Afterwards they managed to pick up the track again, and with a march of nearly 10 miles for the day prospects brightened a little; but on the next morning they had to labor upon a surface that was coated with a thin layer of woolly crystals, which were too firmly fixed to be removed by the wind and caused impossible friction to the runners of the sledge. 'God help us,' Scott wrote at mid-day, 'we can't keep up this pulling, that is certain. Amongst ourselves we are unendingly cheerful, but what each man feels in his heart I can only guess. Putting on foot-gear in the morning is getting slower and slower, therefore every day more dangerous.'

No relief whatever to the critical situation came on Monday, March 4, and there was in fact little left to hope for except a strong drying wind, which at that time of the year was not likely to come. At mid-day they were about 42 miles from the next depôt and had a week's food; but in spite of the utmost economy their oil could only last three or four days, and to pull as they were doing and be short of food at the same time was an absolute impossibility. For the time being the temperature had risen to - 20°, but Scott was sure that this small improvement was only temporary and feared that Oates, at any rate, was in no state to weather more severe cold than they were enduring. And hanging over all the other misfortunes was the constant fear that if they did get to the next depôt they might find the same shortage of oil. 'I don't know what I should do if Wilson and Bowers weren't so determinedly cheerful over things.'

And it must in all truth have been as difficult as it was heroic to be cheerful, for weary and worn as they were their food needed such careful husbanding, that their supper on this night (March 4) consisted of nothing but a cup of cocoa and pemmican solid with the chill off. 'We pretend to prefer the pemmican this way,' Scott says, and if any proof was needed of their indomitable resolution it is contained in that short sentence. The result, however, was telling rapidly upon all of them, and more especially upon Oates, whose feet were in a terrible condition when they started to march on the morning of the 5th. Lunch-time saw them within 27 miles of their next supply of food and fuel, but by this time poor Oates was almost done.

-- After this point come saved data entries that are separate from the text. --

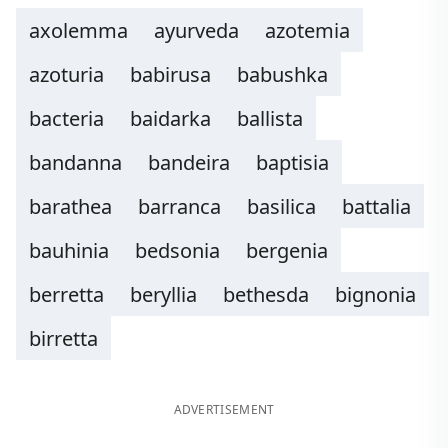
axolemma
ayurveda
azotemia
azoturia
babirusa
babushka
bacteria
baidarka
ballista
bandanna
bandeira
baptisia
barathea
barranca
basilica
battalia
bauhinia
bedsonia
bergenia
berretta
beryllia
bethesda
bignonia
birretta
ADVERTISEMENT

'It is pathetic enough because we can do nothing for him; more hot food might do a little, but only a little, I fear. We none of us expected these terribly low temperatures, and of the rest of us Wilson is feeling. them most; mainly, I fear, from his self-sacrificing devotion in doctoring Oates' feet. We cannot help each other, each has enough to do to take care of himself. We get cold on the march when the trudging is heavy, and the wind pierces our worn garments. The others, all of them, are unendingly cheerful when in the tent. We mean to see the game through with a proper spirit, but it's tough work to be pulling harder than we ever pulled in our lives for long hours, and to feel that the progress is so slow. One can only say "God help us!" and plod on our weary way, cold and very miserable, though outwardly cheerful. We talk of all sorts of subjects in the tent, not much of food now, since we decided to take the risk of running a full ration. We simply couldn't go hungry at this time.'

On the morning of the 6th Oates was no longer able to pull, and the miles gained, when they camped for lunch after desperate work, were only three and a half, and the total distance for the day was short of seven miles. For Oates, indeed, the crisis was near at hand. 'He makes no complaint, but his spirits only come up in spurts now, and he grows more silent in the tent.... If we were all fit I should have hopes of getting through, but the poor Soldier has become a terrible hindrance, though he does his utmost and suffers much I fear.' And at mid-day on the 7th, Scott added, 'A little worse I fear. One of Oates' feet very bad this morning; he is wonderfully brave. We still talk of what we will do together at home.'

At this time they were 16 miles from their depôt, and if they found the looked-for amount of fuel and food there, and if the surface helped them, Scott hoped that they might get on to the Mt. Hooper Depôt, 72 miles farther, but not to One Ton Camp. 'We hope against hope that the dogs have been to Mt. Hooper; then we might pull through.... We are only kept going by good food. No wind this morning till a chill northerly air came ahead. Sun bright and cairns showing up well. I should like to keep the track to the end.'

Another fearful struggle took them by lunch-time on the 8th to within 8-1/2 miles of their next goal, but the time spent over foot-gear in the mornings was getting longer and longer. 'Have to wait in night footgear for nearly an hour before I start changing, and then am generally first to be ready. Wilson's feet giving trouble now, but this mainly because he gives so much help to others.... The great question is, what shall we find at the depôt? If the dogs have visited it we may get along a good distance, but if there is another short allowance of fuel, God help us indeed. We are in a very bad way, I fear, in any case.'

On the following day they managed to struggle on to Mount Hooper Depôt. 'Cold comfort. Shortage on our allowance all round. I don't know that anyone is to blame. The dogs which would have been our salvation have evidently failed.'

[For the last six days Cherry-Garrard and Demetri had been waiting with the dogs at One Ton Camp. Scott had dated his probable return to Hut Point anywhere between mid-March and early April, and calculating from the speed of the other return parties Atkinson expected him to reach One Ton Camp between March 3 and 10. There Cherry-Garrard met four days of blizzard, with the result that when the weather cleared he had little more than enough dog food to take the teams home. Under these circumstances only two possible courses were open to him, either to push south for one more march and back with imminent risk of missing Scott on the way, or to stay two days at the Camp where Scott was bound to come, if he came at all. Wisely he took the latter course and stayed at One Ton Camp until the utmost limit of time.]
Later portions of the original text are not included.